Setting a goal is not the main thing. It is deciding how you will go about achieving it and staying with that plan.
Legendary coach of the Dallas Cowboys
1924 – 2000
Each morning, I read certain comic strips in the newspaper. I read the comics for two reasons: they provide a bit of humor in an otherwise stressful world, and they often contain a kernel of truth.
I don’t normally read the Garfield strip, but my daughter pointed out an installment that contained a valuable lesson. If you aren’t familiar with the comic, its main character is a cat named Garfield. Garfield is a stereotypical “fat cat”: lazy and opinionated.
In the first panel, Garfield says, “I believe in planning ahead.” In the second panel, he says “because,” and in the third panel he completes the thought: “If you spend enough time planning you never actually have to do anything.”

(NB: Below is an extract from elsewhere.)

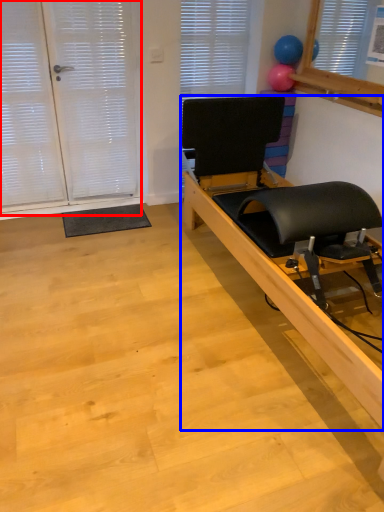
Question: Which of the following is the closest to the observer, screen door (highlighted by a red box) or furniture (highlighted by a blue box)?

Choices:
 (A) screen door
 (B) furniture

Answer: (B)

I got a chuckle out of the cartoon, and I recognized the lesson contained in the strip. So many people engage in planning, but they spend most of their lives planning and never get around to doing anything.

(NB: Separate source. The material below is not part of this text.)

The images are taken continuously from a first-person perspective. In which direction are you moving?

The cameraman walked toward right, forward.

Now, we all need to do a certain amount of planning. But planning is like knowledge: the value is not in the planning itself but in using the plan. Planning is worthless without action.
I know so many people who love to plan but are deathly afraid to act on their plans. They keep planning in an effort to make their plans perfect. A poor plan well executed is infinitely better than a great plan that’s never implemented.
Are you using planning as a crutch or an excuse for failing to act? It’s okay for Garfield to think planning is great because it delays action. But it’s not okay for you — not if you want to achieve your goals. Part of a good plan should be a firm date for implementation. The sooner you act on your plan, the sooner you’ll discover the flaws.
Don’t wait for your plan to be perfect before you begin to put it in motion. No matter how solid your plan, it generally won’t survive the first phase of implementation without some adjustments. We can never anticipate every contingency, so don’t try.
Let your motto be “Ready, Fire, Aim:” plan, take action, and then use feedback to refine your strategy. Because endlessly planning in order to avoid acting will never get you where you want to be.
In any moment of decision, the best thing you can do is the right thing, the next best thing is the wrong thing, and the worst thing you can do is nothing.